Data mesh achieves this democratization without sacrificing governance. Compliance concerns often lead organizations to adopt centralization strategies to better enable monitoring and enforcement. The data mesh architecture addresses security and compliance needs by combining node autonomy with centralized governance. It’s a “best of both worlds” approach that turns compliance into an enabling function instead of a roadblock.
Need proof? Check out how the supply chain experts at Flexport built a scalable data mesh with Snowflake and dbt: ““Since shifting to data mesh with Snowflake, 5.5x more people are using data across the business on a regular basis,” says Flexport’s Head of Growth and Analytics, Abhi Sivasailam.
A Fortune 500 company 1) doubled the number of people collaborating on data modeling, 2) eliminated 3 weeks of work on regulatory reporting and 3)** freed up $10 million that it was able to put back into the business.**
Challenges of a data mesh architecture
This doesn’t mean there aren’t any challenges with adopting data mesh.

· · · · ·

## TASK BRIEF
From the data mesh passage, copy verbatim the stretch that opens with the words "Data mesh achieves" and closes with "of a roadblock.".

(Stored data)
· · · · ·

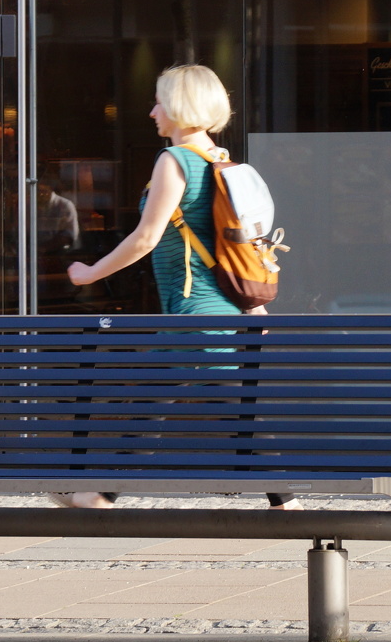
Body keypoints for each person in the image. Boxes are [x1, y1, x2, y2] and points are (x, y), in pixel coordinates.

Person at [64, 64, 301, 512]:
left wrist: (89, 274)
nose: (153, 111)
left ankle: (100, 494)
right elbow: (238, 243)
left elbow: (146, 238)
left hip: (197, 312)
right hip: (220, 310)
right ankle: (284, 501)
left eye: (159, 101)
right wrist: (250, 305)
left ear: (178, 106)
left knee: (159, 398)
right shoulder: (222, 163)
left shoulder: (174, 162)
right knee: (223, 406)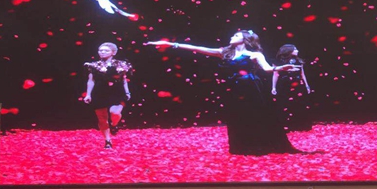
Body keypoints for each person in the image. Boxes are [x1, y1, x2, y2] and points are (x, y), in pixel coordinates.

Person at [145, 30, 319, 155]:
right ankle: (242, 146)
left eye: (236, 35)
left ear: (245, 39)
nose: (231, 37)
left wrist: (280, 68)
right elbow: (197, 48)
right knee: (237, 116)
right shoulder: (225, 53)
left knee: (256, 115)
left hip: (251, 88)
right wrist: (171, 44)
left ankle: (260, 145)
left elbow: (267, 69)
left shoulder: (254, 54)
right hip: (234, 89)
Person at [84, 42, 133, 149]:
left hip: (117, 91)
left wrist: (127, 92)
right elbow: (91, 80)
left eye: (106, 50)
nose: (102, 52)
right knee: (102, 118)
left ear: (113, 52)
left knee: (115, 112)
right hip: (99, 92)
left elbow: (124, 80)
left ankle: (114, 125)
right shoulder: (93, 65)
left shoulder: (121, 65)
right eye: (100, 50)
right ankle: (107, 140)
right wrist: (88, 94)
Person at [272, 44, 313, 131]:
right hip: (285, 84)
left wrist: (306, 85)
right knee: (285, 103)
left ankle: (299, 125)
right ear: (289, 51)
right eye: (295, 49)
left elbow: (302, 74)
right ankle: (286, 125)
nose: (297, 51)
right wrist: (273, 87)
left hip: (298, 84)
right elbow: (275, 74)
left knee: (299, 103)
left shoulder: (299, 61)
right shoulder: (279, 61)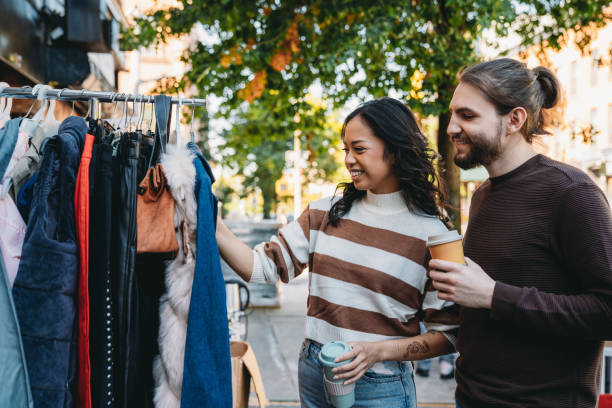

· · · · ·

## EXERCISE RESPONSE
Data mesh achieves this democratization without sacrificing governance. Compliance concerns often lead organizations to adopt centralization strategies to better enable monitoring and enforcement. The data mesh architecture addresses security and compliance needs by combining node autonomy with centralized governance. It’s a “best of both worlds” approach that turns compliance into an enabling function instead of a roadblock.